Death awaits all men but waits on no man. Everything, from
may flies to the stars die. Death is the change that brings renewal.
Sadness at the passing of a loved one is natural; they have left our
sight and are absent from our lives. Difficulty arises though if we
refuse to let go of the departed, to allow them to rest in peace. When
we build shrines and visit them regularly, whether they are of stone or
in our heart, we open ourselves to morbid reflection. Consider the
pyramids. The Pharaohs spent most of their time and energy focused on
death and their “final” resting place. Millions of man hours spent
erecting, countless lives lost, treasuries emptied and for what? None of
them succeeded as inviolate temples to the afterlife, what could the
ancients have accomplished had they channeled that energy and resources
into the living?
There is no death in the sense
of personal finality, for death is just an altering of consciousness, a
change in condition. Living on the Spiritual Basis, in conscious contact
with a Power Greater Than Ourselves, death is part of the wonderful
enfoldment of divine love that marks our spiritual progression. How
could it be anything else?
We do not seek death,
for it will come in due course, nor fear it. We release those who have
gone before with love, sad because they have temporarily left our sight,
but excited for their translation into the miraculous. This flesh is a
temporary conveyance, never conceived or designed to last for eternity.

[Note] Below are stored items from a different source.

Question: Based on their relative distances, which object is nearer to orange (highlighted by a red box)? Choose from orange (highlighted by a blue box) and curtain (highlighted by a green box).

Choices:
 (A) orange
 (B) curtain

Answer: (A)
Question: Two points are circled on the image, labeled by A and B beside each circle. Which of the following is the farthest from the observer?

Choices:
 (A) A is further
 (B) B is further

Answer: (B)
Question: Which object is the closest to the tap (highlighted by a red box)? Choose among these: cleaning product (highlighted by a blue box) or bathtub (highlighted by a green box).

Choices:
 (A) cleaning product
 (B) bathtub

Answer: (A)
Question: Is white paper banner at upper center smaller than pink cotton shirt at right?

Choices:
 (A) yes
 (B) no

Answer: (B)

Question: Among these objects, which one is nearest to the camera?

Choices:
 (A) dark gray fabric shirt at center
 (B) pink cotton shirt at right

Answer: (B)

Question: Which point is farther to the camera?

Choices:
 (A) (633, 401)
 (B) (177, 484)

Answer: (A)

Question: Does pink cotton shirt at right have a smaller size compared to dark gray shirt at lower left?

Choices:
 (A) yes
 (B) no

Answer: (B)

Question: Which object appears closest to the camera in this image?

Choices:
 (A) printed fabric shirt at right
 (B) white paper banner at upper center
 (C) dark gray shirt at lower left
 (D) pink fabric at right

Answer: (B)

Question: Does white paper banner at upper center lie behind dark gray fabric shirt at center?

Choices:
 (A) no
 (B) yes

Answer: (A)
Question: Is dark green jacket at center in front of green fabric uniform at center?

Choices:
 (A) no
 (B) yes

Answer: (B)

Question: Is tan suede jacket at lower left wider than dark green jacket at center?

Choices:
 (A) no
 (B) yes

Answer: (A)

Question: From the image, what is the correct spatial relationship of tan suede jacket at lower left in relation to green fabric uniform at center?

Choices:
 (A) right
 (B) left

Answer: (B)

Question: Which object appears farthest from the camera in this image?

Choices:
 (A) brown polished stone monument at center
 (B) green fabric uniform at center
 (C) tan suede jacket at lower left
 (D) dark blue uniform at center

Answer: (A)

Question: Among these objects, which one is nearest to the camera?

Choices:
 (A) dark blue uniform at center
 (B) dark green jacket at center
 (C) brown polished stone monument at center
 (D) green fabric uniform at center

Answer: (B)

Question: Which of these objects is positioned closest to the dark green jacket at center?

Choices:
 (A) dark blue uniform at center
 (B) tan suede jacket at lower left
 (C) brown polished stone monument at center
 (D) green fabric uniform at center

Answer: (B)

Our consciousness, the I AM that makes each of us unique in all
existence is eternal, untouched by time, space or physical concerns, has
always been and will always be. Carry the departed in your heart, since
no other structure can truly hold them. When they drift up into the
forefront of your thinking, as they are wont to do from time to time,
smile and say a silent blessing, sending love, and then get on with the
business of living, for the dead will take care of themselves.